The title of this article almost made me throw-up. The report was about an interview CNN conducted with five women from Florida about Christine Blasey Ford’s allegations against Supreme Court Justice nominee Brett Kavanaugh. She says that when they both attended the high school he had pinned her down and “tried to remove her clothes at a high school party in the 1980s and covered her mouth to muffle her screams.” These women defended Judge Kavanaugh because of his impeccable record on the bench and, as one woman put it, “How can we believe the word of a woman of something that happened 36 years ago… There is nobody that has spoken ill will about him.” I just stared at my computer monitor and shook my head. I read the rest, read through the history, the comments from the Democrats and those defending Doctor Ford’s statement and more of what the GOP and these women had to say. It left me deeply disturbed but not totally in disbelief for a good reason.
By now most people following the news knows of the reactions from both political parties and of the President’s comments. On Twitter, one woman commenting on the article said, “Imagine hypothetically if this happened at the school where these women’s had girls attending. What would they tell their daughters? “Boys just do those things.”
My wife, daughter and I don’t have to think hypothetically we know first hand what can happen because it happened in our high school. For reasons that will become apparent to some, or at least its implications, I can not name the school district or the high school where this happened.

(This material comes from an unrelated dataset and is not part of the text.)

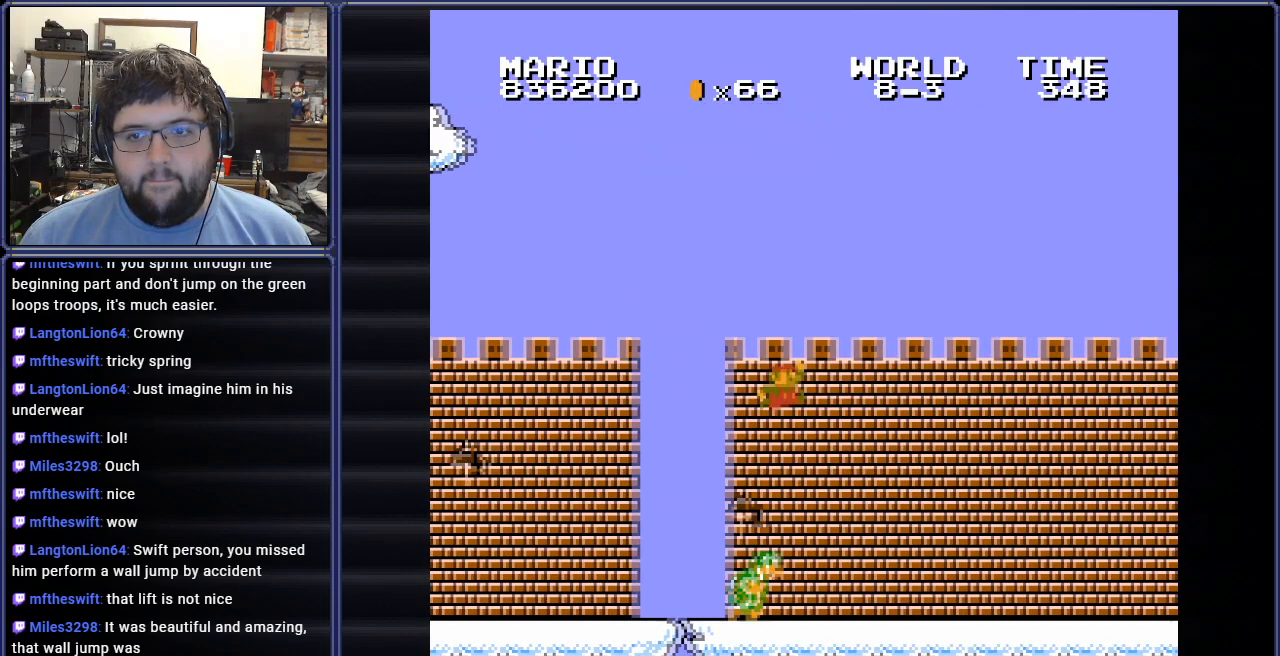
{"buttons": ["B", "DPAD_RIGHT"], "events": []}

I can not name the individuals involved nor those who investigated the incident without facing legal retribution. All I can do is relate the basic facts.
5 girls tried to file a complaint against a boy who couldn’t keep his hands to himself. My daughter stepped up to encourage these girls to come forward. What happened next floored us. The girls were interrogated separately by a police officer and school administrator and were repeatedly asked if this was made up. Afterward, the boy was “severely talked to” but no police report was filed, and nothing noted into his school record. We were told “kids will start things and not mean it”, “the boy was just messing around”, and, love this one, “you don’t want to ruin a young man’s reputation just on what a bunch of girls says”. The girls never talked to anyone further about this and my daughter was bullied through social media by the boy and his friends.

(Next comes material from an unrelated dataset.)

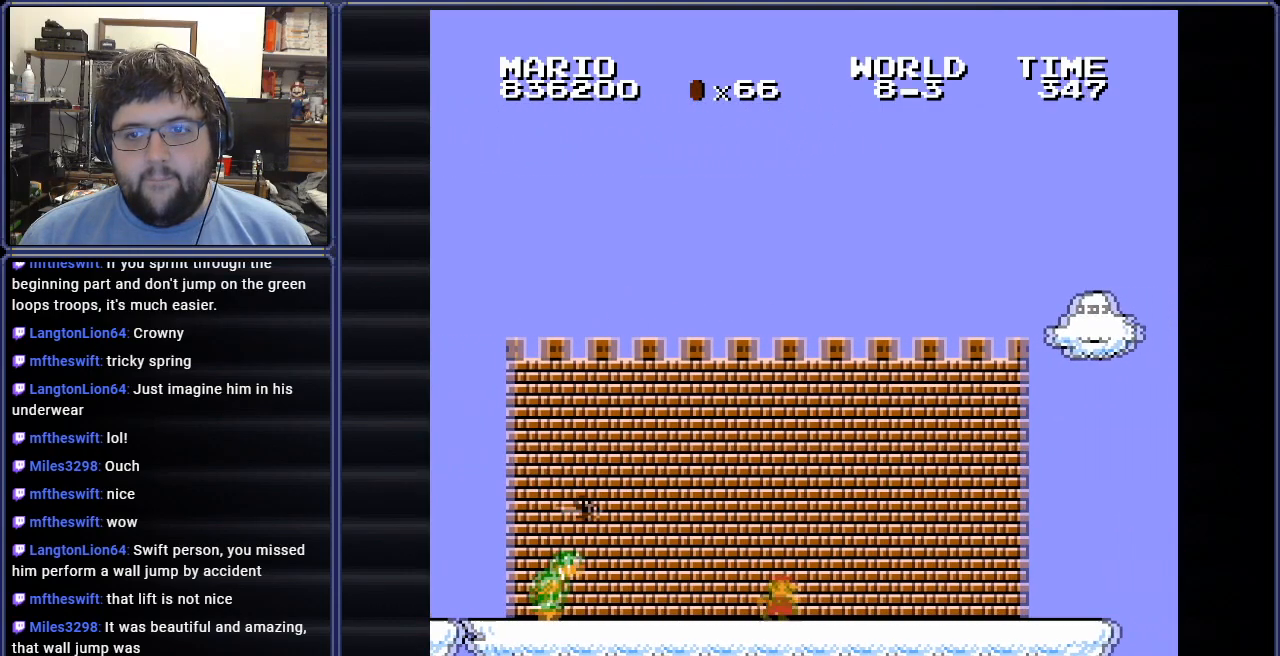
{"buttons": ["DPAD_RIGHT"], "events": [[200, "B", "up"]]}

My daughter finally had to leave the school district but not before we found out two things. 1. the police officer who took the statements was already criticizing the credibility of the young women BEFORE he talked to them and 2. the boy’s father worked for the school district. I also learned from my oldest two children who had attended this high school, and from others, that it had the reputation of being “The Rape School” of the district.
This is the society we live in and the culture that must change. This is America now where boys will be boys only if you let them.